Et la marquise alla à Daï-Natha, dont toute la fureur, toute la haine étaient passées dans le regard, et elle lui dit en joignant les mains : – Ne mourez pas, madame, ne mourez pas… Tenez, voici la pierre bleue… la véritable… et puisque vous ne voulez pas me devoir la vie, eh bien, je la rends à mon mari. C’est lui qui vous sauvera.
Le marquis prit la pierre bleue des mains de la marquise, la jeta dans le verre.
– Daï-Natha, dit-il lentement, il en est temps encore ; veux-tu vivre ? Si tu le veux, demande pardon à la noble créature qui vient d’implorer ta grâce.
– Jamais ! jamais !
Et Daï-Natha continua à se rouler sur le parquet et à pousser des rugissements de douleur.
Cependant, au dernier moment, comme déjà ses yeux se voilaient et devenaient vitreux, comme le froid la prenait aux extrémités de ses membres, elle eut comme un éblouissement en entrevoyant ce verre sur lequel elle avait attaché si longtemps un regard désespéré, qui maintenant était empli d’une belle liqueur indigo ; et l’amour de la vie triomphant de la haine, elle s’écria :
– À boire ! donnez-moi à boire. Je veux vivre !

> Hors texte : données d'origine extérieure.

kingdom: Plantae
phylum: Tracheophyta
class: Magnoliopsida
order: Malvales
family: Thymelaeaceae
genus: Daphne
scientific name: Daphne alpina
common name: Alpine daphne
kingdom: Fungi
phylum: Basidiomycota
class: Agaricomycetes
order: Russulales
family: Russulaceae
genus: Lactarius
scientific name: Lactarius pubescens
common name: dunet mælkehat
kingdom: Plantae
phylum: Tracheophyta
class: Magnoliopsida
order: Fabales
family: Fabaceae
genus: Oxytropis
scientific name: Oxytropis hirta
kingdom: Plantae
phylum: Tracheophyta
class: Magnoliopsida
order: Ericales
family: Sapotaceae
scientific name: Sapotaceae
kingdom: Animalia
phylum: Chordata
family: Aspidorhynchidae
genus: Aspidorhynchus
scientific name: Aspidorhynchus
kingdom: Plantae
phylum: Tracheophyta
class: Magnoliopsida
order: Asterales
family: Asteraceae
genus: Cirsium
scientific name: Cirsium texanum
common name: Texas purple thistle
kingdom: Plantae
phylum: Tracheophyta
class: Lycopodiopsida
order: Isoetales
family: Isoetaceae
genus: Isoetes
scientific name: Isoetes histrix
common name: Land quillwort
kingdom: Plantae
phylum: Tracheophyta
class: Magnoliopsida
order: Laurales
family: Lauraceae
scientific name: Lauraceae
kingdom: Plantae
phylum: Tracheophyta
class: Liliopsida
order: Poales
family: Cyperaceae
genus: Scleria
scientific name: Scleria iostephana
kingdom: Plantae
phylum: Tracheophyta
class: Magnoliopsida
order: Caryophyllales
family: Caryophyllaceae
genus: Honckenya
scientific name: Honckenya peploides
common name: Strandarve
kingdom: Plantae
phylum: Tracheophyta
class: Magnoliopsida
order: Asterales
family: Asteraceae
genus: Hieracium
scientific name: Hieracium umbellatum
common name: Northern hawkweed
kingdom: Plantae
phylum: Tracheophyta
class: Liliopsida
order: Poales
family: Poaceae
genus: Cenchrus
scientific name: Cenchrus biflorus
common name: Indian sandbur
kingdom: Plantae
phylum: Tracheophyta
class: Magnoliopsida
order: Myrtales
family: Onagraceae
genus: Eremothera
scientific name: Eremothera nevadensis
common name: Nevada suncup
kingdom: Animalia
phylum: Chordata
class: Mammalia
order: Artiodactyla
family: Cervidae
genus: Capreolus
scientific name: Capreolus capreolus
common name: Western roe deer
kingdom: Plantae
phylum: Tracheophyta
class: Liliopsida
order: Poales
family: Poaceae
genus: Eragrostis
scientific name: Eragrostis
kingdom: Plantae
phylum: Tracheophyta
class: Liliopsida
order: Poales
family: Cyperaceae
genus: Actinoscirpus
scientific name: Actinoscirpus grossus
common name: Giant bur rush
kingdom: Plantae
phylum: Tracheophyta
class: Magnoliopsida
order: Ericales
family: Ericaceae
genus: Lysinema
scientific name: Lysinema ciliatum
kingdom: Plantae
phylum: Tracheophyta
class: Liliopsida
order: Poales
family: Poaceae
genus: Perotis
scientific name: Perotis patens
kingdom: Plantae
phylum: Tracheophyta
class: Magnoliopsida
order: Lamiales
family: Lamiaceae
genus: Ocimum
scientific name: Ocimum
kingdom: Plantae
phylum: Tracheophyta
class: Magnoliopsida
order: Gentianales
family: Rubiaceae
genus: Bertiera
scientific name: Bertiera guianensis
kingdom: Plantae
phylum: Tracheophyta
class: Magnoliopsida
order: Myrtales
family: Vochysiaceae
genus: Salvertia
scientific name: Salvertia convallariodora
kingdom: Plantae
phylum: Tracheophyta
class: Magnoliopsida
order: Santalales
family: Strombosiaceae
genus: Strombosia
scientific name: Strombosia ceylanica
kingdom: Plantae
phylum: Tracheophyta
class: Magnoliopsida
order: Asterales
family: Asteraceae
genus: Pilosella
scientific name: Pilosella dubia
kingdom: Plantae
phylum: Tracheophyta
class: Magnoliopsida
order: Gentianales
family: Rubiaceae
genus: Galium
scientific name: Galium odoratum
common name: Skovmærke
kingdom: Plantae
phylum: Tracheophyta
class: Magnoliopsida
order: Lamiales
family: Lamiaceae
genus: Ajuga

– Demande pardon, dit le marquis.
– Pardon !… murmura Daï-Natha vaincue.
Le marquis prit le verre, et il allait l’approcher des lèvres de l’agonisante, lorsque Baccarat, jusque-là témoin immobile et silencieux de cette scène, arrêta son bras.
– Non, dit-elle, si cette femme veut vivre, il faut qu’elle nomme ses complices, il faut qu’elle désigne ces hommes à qui elle avait promis cinq millions.
– Il y en a deux… balbutia Daï-Natha d’une voix éteinte.
– Leur nom ? insista Baccarat.
– L’un se nomme Cambolh.
– Oh ! celui-là, dit le marquis, je le tuerai…
– L’autre… l’autre ?… demanda Baccarat, qui espérait entendre enfin le nom de sir Williams le maudit ; l’autre, le chef ?
– Celui de New York ?…
– Oui… Son nom… son nom ?
Daï-Natha ouvrit la bouche, et sans doute qu’elle allait prononcer le nom de ce démon insaisissable, de ce Protée aux mille formes, qui toujours échappait à toutes les poursuites. Mais la voix expira dans sa gorge, et elle tendit une main convulsive vers le liquide dont s’était emparée Baccarat.
– Son nom… son nom ? demanda encore celle-ci.
Daï-Natha fit un dernier effort pour atteindre le verre, jeta un grand cri et retomba morte… Baccarat avait trop attendu, le poison avait été plus prompt qu’elle, et Daï-Natha emportait dans la tombe le dernier mot de cette épouvantable énigme, le nom de cet homme, qu’une sorte de génie infernal, de divinité du mal semblait protéger sans cesse.